The Discovery Channel has recently released a new television series named “Weed Wars.” The series revolves around the nation’s largest medicinal cannabis dispensary called Harborside Health Center. Harborside is a non-profit organization only keeping enough money to pay off all businesses expenses along with taxes. Everything else is giving back to the community or back to the patients either in the form of charitable donations or as services such as massages and healing treatments. Founder of Harborside and executive director of Weed Wars, Steve DeAngelo, has his mind set on showing the nation a business perspective along with health benefits that could come from using the highly controversial plant (cannabis) as medical medicine. However this is becoming more difficult for him to accomplish because Harborside is now being audited for compliance under IRS code 280E, which was designed to fight drug trafficking; not to tax dispensaries so outrageous that they would be forced to shut down. The IRS has given Harborside a bill of approximately 2.5 million dollars in taxes that must be paid in December of 2011 in order to stay in business.

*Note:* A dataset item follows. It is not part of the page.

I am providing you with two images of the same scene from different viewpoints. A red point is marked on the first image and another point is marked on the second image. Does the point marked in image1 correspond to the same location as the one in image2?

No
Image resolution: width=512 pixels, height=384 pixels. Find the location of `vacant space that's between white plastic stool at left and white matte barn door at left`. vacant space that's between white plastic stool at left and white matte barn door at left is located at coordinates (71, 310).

Context (Historical Background on the Issue):

Cannabis or Marijuana has been frown upon since the late 1930’s when the governmentpassed the “Marijuana Tax Stamp Act of 1937.” This allowed you to sell marijuana only if you had a tax stamp, but in order to get the stamp you must have had to be either a doctor or dentist. This act was later ruled as unconstitutional because it violated citizens Fifth Amendment rights of self-incrimination. Also in 1982 under the Reagan administration, IRS tax code 280E was passed to keep drug dealers from making business deductions. The problem with the tax code is that it was made during a time which states had not fully approved the use of marijuana for medical purposes. This tax code is also conflicting with some states that have made new laws that have been passed to accepted marijuana as a drug that can be used for medical purposes only. One of the main states that are providing these services is California with more than 2500 dispensaries state wide, one of which is the largest in the nation: Harborside Health Center located in Oakland, California. And although states have passed laws, federal laws are still in place that prohibit the sale or possession of marijuana, unfortunately for Harborside federal law always trumps state law.

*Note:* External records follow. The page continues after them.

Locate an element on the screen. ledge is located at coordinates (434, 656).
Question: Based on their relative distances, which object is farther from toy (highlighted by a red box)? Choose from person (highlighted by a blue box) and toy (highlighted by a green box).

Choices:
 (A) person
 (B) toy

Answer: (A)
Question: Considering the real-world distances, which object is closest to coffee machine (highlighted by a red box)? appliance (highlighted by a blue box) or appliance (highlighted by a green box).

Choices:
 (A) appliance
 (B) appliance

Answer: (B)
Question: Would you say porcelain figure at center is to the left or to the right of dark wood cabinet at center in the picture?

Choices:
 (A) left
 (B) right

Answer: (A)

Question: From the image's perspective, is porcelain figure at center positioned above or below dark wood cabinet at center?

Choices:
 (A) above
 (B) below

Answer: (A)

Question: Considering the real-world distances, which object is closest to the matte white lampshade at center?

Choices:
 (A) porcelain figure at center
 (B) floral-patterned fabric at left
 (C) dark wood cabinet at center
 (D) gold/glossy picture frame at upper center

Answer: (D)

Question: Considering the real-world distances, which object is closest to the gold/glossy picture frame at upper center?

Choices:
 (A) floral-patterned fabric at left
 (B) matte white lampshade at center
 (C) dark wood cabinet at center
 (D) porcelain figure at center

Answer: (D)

Harborside pays taxes that the city of Oakland has put in place; a 9.5 percent tax rate for the purchasing of marijuana with an additional 1.8 percent business-receipt tax along with payroll taxes to the city. Harborside alone last year accumulated 21 million dollars in revenue and it was all given back to the state after covering business expenses. With that said if all dispensaries like Harborside were to be evenly taxed at around 10 cents per gram for marijuana purchased, they could potentially raise up to or between 40 to 100 billion dollars in revenue that would be given back to the state which would result in a positive correlation of the state’s economy along with the national economy. Also the government would save roughly 7.4 billion dollars in expenses related to marijuana arrests, prosecutions and living expenses in correctional facilities. But with the IRS enforcing tax code 280E, dispensaries like Harborside are struggling to find a way to pay the ridiculous amounts of taxes demanded by the IRS from them. It’s not that the dispensaries don’t want to pay their taxes, it’s just they are given a small amount of time to accumulate the large amounts of money that the IRS wants from them. And if they are unable to make all necessary payments by the time they are due than the dispensaries will be forced to shut down.


Harborside Health Center has become one of the largest targets aimed at by the IRS dealing with marijuana dispensaries. Tax code 280E is allowing the IRS to tax Harborside with a whopping 2.5 million dollar tax bill even though they poses the correct permits and have made it clear to the IRS that they are a legal non-profit organization. Nevertheless the IRS takes no piety on the specific subject despite all the explicit proposals given to them as to why they shouldn’t be put under tax code 280E. Many speculate that tax code 280E may be due for a reformation with current state laws taken into consideration.